Howell debuted with Canada’s Orchestra London/Opera London as Tolomeo in Handel’s Giulio Cesare, for which critics called his portrayal “chilling,” “remarkable,” and “heart-rending,” and noted that he “handled the intricacies of Handel’s vocal writing with marvelous finesse.” Howell also debuted as a featured soloist on the Ravinia Festival’s Rising Stars Series ("Beginner’s Ear" Recital), with the St Louis Symphony (P.D.Q. Bach’s Iphigenia in Brooklyn), the Handel Choir of Baltimore (Messiah), the Hudson Valley Singers (Handel’s Susanna—Joachim), Chatham Baroque (Pergolesi’s Stabat Mater and J.C. Bach’s Lamento), Musica Angelica (Bach’s St John Passion), and in recital with the Columbus (Ohio) Guitar Society ("The New Music: 1602–Present").
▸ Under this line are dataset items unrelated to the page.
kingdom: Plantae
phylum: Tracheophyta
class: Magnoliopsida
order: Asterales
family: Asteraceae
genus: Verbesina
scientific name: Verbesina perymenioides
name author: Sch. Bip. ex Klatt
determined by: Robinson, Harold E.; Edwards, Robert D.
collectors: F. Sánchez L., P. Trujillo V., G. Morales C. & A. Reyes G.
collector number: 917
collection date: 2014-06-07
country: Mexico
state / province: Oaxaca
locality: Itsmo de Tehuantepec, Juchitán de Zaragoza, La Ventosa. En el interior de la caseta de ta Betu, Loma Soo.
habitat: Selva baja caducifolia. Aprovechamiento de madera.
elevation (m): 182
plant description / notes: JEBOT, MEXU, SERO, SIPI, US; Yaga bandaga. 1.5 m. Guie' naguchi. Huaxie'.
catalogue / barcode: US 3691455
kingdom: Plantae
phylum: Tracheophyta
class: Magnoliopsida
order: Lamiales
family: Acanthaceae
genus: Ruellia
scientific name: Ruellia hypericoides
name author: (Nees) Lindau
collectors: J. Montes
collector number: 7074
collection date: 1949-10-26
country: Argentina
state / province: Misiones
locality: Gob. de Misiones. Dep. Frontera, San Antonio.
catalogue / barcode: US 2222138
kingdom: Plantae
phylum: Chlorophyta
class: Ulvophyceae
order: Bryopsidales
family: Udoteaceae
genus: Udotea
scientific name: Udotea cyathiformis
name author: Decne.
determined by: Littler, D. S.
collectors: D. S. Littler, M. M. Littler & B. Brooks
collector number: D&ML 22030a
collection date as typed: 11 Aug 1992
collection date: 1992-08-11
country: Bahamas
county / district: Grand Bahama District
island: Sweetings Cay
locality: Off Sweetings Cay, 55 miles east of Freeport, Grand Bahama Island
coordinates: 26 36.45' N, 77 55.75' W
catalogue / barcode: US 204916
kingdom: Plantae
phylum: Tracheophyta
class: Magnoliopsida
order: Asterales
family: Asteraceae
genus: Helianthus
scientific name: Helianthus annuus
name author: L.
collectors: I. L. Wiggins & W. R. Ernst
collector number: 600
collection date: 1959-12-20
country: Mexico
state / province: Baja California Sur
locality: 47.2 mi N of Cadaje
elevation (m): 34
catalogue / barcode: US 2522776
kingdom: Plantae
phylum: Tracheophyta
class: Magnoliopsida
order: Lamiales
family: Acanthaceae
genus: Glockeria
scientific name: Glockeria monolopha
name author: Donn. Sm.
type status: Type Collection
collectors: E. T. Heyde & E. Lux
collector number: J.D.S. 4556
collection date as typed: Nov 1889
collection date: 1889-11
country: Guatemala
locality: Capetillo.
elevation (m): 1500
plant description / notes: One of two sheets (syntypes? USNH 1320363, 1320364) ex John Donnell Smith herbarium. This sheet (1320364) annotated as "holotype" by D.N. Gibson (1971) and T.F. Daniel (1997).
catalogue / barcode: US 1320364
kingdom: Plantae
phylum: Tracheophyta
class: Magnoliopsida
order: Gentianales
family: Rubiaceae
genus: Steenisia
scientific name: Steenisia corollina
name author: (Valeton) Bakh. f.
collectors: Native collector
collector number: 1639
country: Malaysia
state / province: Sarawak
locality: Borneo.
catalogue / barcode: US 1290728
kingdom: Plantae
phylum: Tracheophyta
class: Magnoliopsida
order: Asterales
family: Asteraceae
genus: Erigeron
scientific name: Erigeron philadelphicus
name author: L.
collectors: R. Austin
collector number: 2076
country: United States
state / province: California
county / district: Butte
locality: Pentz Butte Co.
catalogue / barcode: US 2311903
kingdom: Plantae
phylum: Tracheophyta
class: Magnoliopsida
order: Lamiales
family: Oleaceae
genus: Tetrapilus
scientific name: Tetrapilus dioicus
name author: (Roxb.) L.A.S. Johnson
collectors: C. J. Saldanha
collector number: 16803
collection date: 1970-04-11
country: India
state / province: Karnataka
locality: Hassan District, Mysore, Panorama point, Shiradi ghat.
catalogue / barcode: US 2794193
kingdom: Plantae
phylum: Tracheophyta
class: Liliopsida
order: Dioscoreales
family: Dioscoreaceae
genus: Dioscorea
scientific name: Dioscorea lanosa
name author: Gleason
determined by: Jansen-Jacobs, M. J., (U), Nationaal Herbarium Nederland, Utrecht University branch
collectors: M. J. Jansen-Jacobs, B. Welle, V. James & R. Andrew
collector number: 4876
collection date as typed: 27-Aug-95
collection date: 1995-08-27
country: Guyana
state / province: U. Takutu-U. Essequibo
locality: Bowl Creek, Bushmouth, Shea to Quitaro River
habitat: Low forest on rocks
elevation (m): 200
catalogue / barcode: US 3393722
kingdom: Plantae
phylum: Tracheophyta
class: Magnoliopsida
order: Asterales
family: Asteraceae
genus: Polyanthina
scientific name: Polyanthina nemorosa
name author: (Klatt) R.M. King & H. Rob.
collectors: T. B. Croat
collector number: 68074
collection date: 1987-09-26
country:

That year returned to the Bay Area to reprise Handel’s Messiah for the second year in a row with the American Bach Soloists.

Scholarly work:

Dr. Howell's scholarly work explores the special psychoacoustics of the singing voice, with an eye toward practical applications for singers and voice teachers. Human senses interpret reality according to a dependable set of rules. These same senses also perceive greater detail once we internalize more precise labels and conceptual models. Dr. Howell’s work produces new aural/visual models that better characterize the perceptual qualities of sung vowels and voice registration. He unpacks and identifies the perceptually coherent components of a vowel, showing how absolute, objective labels apply to the relative scale of tonal brightness.

Dr. Howell has presented original research at the Pan American Vocology Association's Symposium (2015, 2016), The National Association of Teachers of Singing's National Convention (2016, 2018), Harvard's ArtTechPsyche III (2017), The Society for Music Perception and Cognition (2017), and the Voice Foundation (2018). He is a guest faculty member at the Vocal Pedagogy Professional Workshop at the Boston Conservatory at Berklee (2017, 2018), and the Acoustic Vocal Pedagogy Seminar held in the summers at NEC.

Learn more about Dr. Howell's research here

Ian Howell has taught at Yale, Swarthmore, and Rutgers Camden, and was a 2013 NATS Teaching Intern. He was the founding editor of TheCounterTenorVoice.com, an online journal covering career and technique issues for singers, and has been published in the Journal of Voice, the Journal of Singing, Classical Singer, and VOICEPrints. He holds a Master of Music Degree in Voice from Yale University and a Doctor of Musical Arts Degree from the New England Conservatory.